Mercredi, le 22 novembre, la stratégie nationale sur le logement (SNL) fût enfin dévoilée par l’administration Trudeau. Cette stratégie avait été promise au cours de la campagne électorale du Parti Libéral du Canada. Par conséquent, plusieurs groupes citoyens, dont le Comité populaire Saint-Jean-Baptiste, attendaient cette stratégie avec grand intérêt.

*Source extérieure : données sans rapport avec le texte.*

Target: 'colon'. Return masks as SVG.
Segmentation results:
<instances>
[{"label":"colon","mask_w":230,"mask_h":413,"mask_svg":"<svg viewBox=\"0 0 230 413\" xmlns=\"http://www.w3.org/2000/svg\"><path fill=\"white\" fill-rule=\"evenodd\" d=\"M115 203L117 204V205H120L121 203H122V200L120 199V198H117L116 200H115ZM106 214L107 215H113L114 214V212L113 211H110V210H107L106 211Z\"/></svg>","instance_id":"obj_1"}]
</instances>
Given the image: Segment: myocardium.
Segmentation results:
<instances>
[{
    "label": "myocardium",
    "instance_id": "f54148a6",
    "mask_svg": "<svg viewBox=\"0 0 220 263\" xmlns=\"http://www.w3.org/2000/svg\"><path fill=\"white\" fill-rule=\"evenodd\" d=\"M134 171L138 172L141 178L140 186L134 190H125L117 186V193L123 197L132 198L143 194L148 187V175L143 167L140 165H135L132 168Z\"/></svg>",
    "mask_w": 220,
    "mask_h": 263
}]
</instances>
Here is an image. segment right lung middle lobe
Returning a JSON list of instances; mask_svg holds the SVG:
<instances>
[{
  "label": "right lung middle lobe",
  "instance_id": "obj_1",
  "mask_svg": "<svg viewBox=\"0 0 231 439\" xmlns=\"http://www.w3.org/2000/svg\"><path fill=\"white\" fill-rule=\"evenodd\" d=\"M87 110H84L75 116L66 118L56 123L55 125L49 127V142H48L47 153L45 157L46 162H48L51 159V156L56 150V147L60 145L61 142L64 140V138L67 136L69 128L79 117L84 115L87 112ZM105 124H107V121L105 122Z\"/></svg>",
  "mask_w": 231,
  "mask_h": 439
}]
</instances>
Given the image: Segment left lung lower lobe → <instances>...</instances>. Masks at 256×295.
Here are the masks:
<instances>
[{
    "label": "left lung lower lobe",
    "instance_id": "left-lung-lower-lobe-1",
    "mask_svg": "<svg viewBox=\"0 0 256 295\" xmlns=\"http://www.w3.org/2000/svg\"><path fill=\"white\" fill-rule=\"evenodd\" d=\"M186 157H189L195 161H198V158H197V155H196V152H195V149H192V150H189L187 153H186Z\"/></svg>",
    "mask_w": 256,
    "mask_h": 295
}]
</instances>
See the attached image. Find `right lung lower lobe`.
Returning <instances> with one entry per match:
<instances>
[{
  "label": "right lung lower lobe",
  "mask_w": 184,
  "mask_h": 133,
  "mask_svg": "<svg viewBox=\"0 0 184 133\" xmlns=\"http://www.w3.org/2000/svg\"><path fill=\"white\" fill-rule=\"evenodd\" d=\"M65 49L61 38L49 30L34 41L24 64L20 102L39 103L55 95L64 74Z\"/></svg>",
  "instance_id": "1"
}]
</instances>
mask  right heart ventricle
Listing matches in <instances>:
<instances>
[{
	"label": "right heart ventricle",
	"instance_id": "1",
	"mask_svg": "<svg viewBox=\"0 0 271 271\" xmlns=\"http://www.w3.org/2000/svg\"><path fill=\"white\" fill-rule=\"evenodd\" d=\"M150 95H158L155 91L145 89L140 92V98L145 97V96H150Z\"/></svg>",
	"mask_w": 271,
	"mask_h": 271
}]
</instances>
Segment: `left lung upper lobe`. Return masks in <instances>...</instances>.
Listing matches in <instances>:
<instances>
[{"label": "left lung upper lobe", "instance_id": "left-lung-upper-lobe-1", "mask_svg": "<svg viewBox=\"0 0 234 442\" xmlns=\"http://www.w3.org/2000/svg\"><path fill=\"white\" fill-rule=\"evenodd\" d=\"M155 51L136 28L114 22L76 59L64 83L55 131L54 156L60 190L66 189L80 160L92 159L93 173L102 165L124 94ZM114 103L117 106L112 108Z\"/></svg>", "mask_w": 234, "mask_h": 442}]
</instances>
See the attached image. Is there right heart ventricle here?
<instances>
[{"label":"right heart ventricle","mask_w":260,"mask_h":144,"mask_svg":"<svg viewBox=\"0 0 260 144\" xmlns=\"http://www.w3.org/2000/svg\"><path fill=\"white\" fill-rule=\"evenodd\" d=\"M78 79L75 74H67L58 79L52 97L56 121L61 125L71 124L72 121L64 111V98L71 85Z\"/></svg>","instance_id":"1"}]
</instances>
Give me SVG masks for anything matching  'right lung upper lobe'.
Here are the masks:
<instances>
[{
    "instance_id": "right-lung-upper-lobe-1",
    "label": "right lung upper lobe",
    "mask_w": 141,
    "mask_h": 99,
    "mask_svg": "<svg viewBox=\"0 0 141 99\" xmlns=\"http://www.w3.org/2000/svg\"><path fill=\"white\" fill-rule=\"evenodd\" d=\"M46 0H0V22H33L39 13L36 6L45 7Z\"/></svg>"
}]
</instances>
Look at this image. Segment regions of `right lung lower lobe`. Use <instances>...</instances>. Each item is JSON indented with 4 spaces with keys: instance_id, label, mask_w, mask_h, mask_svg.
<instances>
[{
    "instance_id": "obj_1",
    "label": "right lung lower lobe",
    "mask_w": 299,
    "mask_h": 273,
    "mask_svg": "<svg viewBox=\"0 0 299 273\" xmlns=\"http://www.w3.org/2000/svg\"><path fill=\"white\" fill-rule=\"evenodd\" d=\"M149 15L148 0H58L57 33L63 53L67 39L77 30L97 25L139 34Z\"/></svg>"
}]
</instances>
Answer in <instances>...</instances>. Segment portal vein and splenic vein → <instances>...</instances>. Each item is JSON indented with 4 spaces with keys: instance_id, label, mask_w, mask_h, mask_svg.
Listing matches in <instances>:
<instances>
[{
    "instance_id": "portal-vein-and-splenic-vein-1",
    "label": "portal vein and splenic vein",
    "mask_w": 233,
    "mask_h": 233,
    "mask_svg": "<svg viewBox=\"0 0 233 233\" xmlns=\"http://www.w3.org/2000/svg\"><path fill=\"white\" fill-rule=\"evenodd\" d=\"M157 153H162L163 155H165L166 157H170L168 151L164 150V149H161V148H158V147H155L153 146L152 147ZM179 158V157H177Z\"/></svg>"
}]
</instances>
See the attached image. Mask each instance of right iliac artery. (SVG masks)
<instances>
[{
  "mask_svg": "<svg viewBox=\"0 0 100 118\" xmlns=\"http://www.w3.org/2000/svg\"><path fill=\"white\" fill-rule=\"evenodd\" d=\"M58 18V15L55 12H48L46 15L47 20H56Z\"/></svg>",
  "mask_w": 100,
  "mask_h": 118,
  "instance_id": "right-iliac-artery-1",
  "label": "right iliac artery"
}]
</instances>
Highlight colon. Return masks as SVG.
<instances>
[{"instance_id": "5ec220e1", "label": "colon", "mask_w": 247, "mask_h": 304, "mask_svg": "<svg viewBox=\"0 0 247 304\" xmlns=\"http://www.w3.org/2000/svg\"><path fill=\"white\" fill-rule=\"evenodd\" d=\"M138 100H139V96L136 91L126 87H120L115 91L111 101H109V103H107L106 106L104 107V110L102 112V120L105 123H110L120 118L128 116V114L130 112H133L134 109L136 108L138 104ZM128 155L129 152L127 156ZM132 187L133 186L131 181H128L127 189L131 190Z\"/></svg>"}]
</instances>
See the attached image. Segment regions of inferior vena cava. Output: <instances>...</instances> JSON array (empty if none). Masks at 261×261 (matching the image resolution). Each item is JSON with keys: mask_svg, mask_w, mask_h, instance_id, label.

Un premier pas dans la bonne direction
D’abord, il est important de souligner les points forts de cette stratégie. En effet, 40 milliards sont prévus pour le logement, ce qui représente une augmentation significative. En outre, la SNL met l’accent clair sur les besoins des personnes à faibles revenus ou en situation de vulnérabilité comme les personnes âgées, en situation de handicap, en situation d’itinérance et les nouveaux arrivants. On ne peut que souligner l’effort du gouvernement Trudeau à prendre en compte les réalités des différents groupes composant la population canadienne.
La SNL tient à maintenir environ 385 000 logements communautaires issus d’accords d’exploitation qui arrivaient à échéance à la grandeur du pays. La situation était très préoccupante, car si ces accords n’étaient pas renouvelés, cela risquait de plonger des milliers de locataires dans la précarité et d’aggraver la crise du logement. Par conséquent, sans améliorer la situation de la pénurie de logements sains et abordables, les 9,1 milliards prévus pour ces 385 0000 logements évitent au moins d’aggraver la situation.

D’autre part, la SNL prévoit investir 15,9 milliards pour réparer 240 000 logements communautaires et pour en construire 60 000 autres sur 10 ans. Cet investissement vise explicitement à maintenir des logements sains et viables et à rendre les logements davantage abordables. Les besoins en logements sociaux sont énormes actuellement, ainsi cet investissement est une bonne nouvelle. Néanmoins, cela représente environ 6000 logements sociaux par année, soit environ 1400 pour le Québec. Considérant qu’au Canada, environ 35 000 personnes sont en situation d’itinérance chaque jour, qu’au Québec, 41 000 ménages sont en attente d’une place en HLM et qu’à Montréal seulement, 25 000 personnes ont des besoins impérieux en matière de logement, il semble évident que construire 6000 logements sociaux par année pour l’ensemble du Canada est encore largement insuffisant.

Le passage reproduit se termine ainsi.